Après Vilnius,  la division  passe de la responsabilité de Davout à celle de Murat. Elle ne retrouve le 1er corps que le 15 août et sera engagée dans toutes les grandes batailles…

Quand le père de François Louis Vandevoorde meurt en 14 février 1814,  il n’a pas revu son fils dont il n’a aucune nouvelle. Le rentier d’Armentières s’éteint quelques mois plus tard.  François Louis, seul représentant « vivant » de sa famille puisqu’il n’est pas officiellement mort, est l’un des héritiers.

En novembre 1814, sa part de l’héritage Castrique s’élève  à 846,76 francs. Et un lot d’argenterie acquis  par tirage au sort : deux services, de petites et de grandes cuillères et un objet dont je n’ai pas réussi à déchiffrer le nom. De son père, il aurait dû recevoir la somme de 1000 francs, résultat de « la vente publique de son appartement d’une seule pièce rue Lepelletier à Lille ». 

Au moins trois curateurs sont chargés de défendre ses droits. A chaque partage, il est précisé qu’il pourrait revenir. Mais il ne reviendra jamais.

Pour récupérer ces deux héritages, la famille va multiplier les démarches. En avril 1822, elle saisit le ministère de la guerre par l’intermédiaire du comte de Muyssart, député du Nord. Puis à nouveau en 1824. Cette fois c’est Louis Mélino* - qui a épousé en 1821 l’une des cousines de François Louis,  Catherine Thérèse Ribeyre,  qui a écrit.

Le 13 décembre 1824, le chef du bureau des Lois et Archives, lui répond que François Louis Vandevoorde est « resté en arrière dans la Retraite de Russie le 6 décembre 1812 » et qu’on « n’a trouvé dans les bureaux aucun acte de décès applicable au sieur Vandevoorde ».

Dans l’intervalle, le 1er juillet 1822, son nom figure dans  l’Etat des déclarations et des demandes adressées à Mr le Garde des Sceaux pour faire déclarer l’absence ou constater le décès des militaires** qui sera publié par le Moniteur le 5 du même mois, et transmis au procureur du Roy le 24 mai 1823.

Mais il faudra attendre 1825 pour qu’il soit officiellement déclaré mort.

Siégeant le  jeudi dix mars 182 ; le tribunal de Lille a considéré « qu’il est prouvé par l’enquête en date du 24 février dernier, enregistré le 2 mars du présent mois que François Louis Vandevoorde est mort par suite de ses blessures à Wilna  le 8 décembre 1812 ». Il avait 25 ans.

L’enquête ? Sans doute le témoignage de Georges Dujardin*** qui a reçu 25 francs payé par Louis Mélino « pour avoir donné tous les renseignements possibles sur la mort de François Louis Vandevoorde ».

On ne sait pas comment Louis Mélino et Georges Dujardin sont entrés en contact.
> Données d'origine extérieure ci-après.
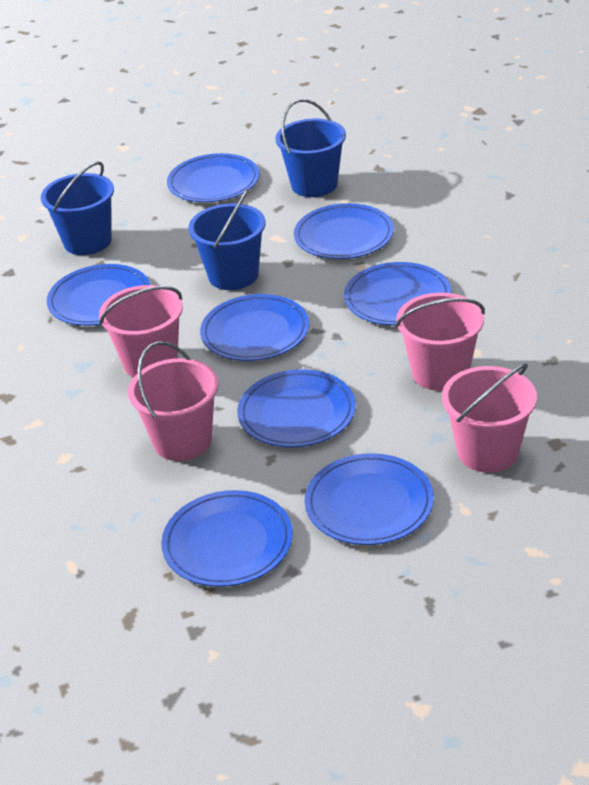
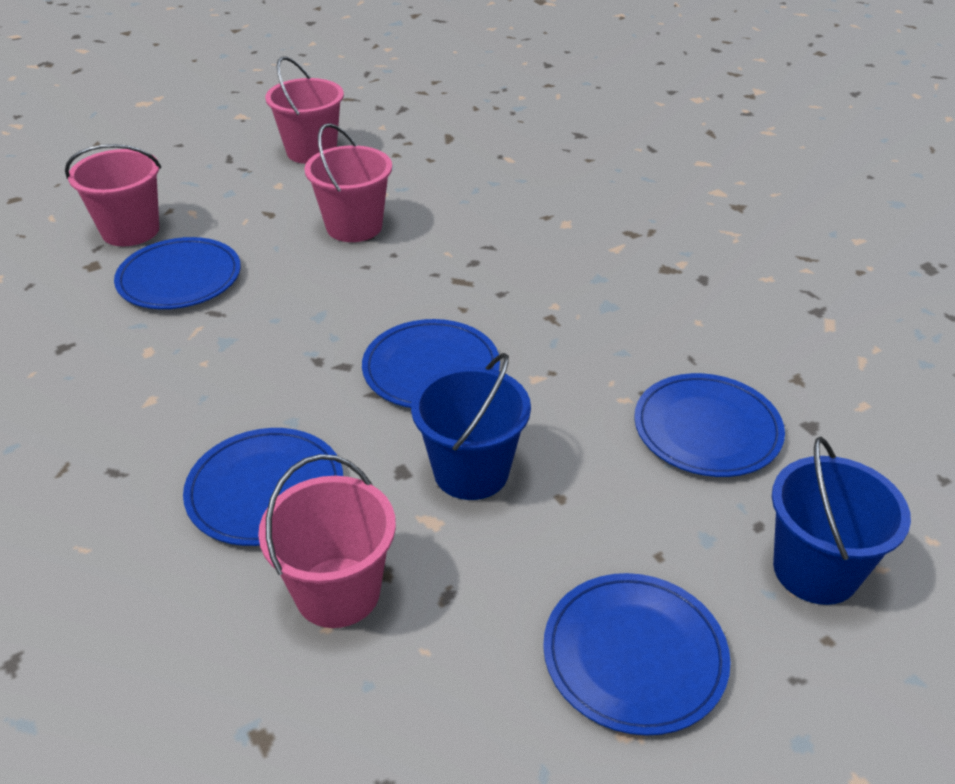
blue bucket: [41,161,114,255] [188,189,265,290] [276,99,346,197] = 3 -> [411,353,531,500] [772,437,911,605] = 2
blue plate: [47,264,150,326] [161,490,293,587] [167,153,259,202] [200,294,309,361] [237,369,356,447] [294,203,394,259] [305,453,434,545] [344,262,452,326] = 8 -> [114,237,241,309] [183,428,343,546] [362,319,500,408] [543,573,731,736] [634,373,785,477] = 5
Peut-être par de petits journaux d’annonces gratuites. L’avis de décès est enregistré le 24 mars 1825 à l’état-civil de la mairie de Lille. C’était l’épilogue de cette histoire jusqu’à la mise au jour  d’un charnier à Vilnius en octobre 2001. Où a été découvert un shako qui aurait pu être le sien…

* Né en 1821, Louis Mélino n’avait que trois années d’écart avec François Louis Vandevoorde. Leurs mères travaillaient dans la petite rue des Arts à Lille, l’une couturière, l’autre dentellière. Ils se connaissaient peut-être. Il est devenu un graveur célèbre à l’époque. Ses œuvres ont même été exposées dans une exposition consacrée à l’Imagerie de Lille présentée du 13 février au 14 mai 1958 au Musée des arts et traditions populaires du Palais de Chaillot.  Il pourrait être l’auteur du petit portrait.

** La déclaration d’absence était une procédure prévue par le Code Napoléon depuis mars 1803 qui permettait notamment de régler les litiges liés aux personnes disparues. Elle avait été  simplifiée pour les militaires  en janvier 1817.

*** Georges Dujardin a été fait prisonnier par les Russes. Il est rentré de captivité en décembre 1814. Quatre ans plus tard, de retour chez lui il se marie. Il aura six filles. Georges Dujardin est mort le 3 juin 1868 à Roubaix : Il allait avoir 81 ans quand il est mort à Roubaix  le 3 juin 1868.  Il n’a jamais réclamé la médaille de Sainte Hélène ni laissé de récit : il n’a jamais su ni lire ni écrire.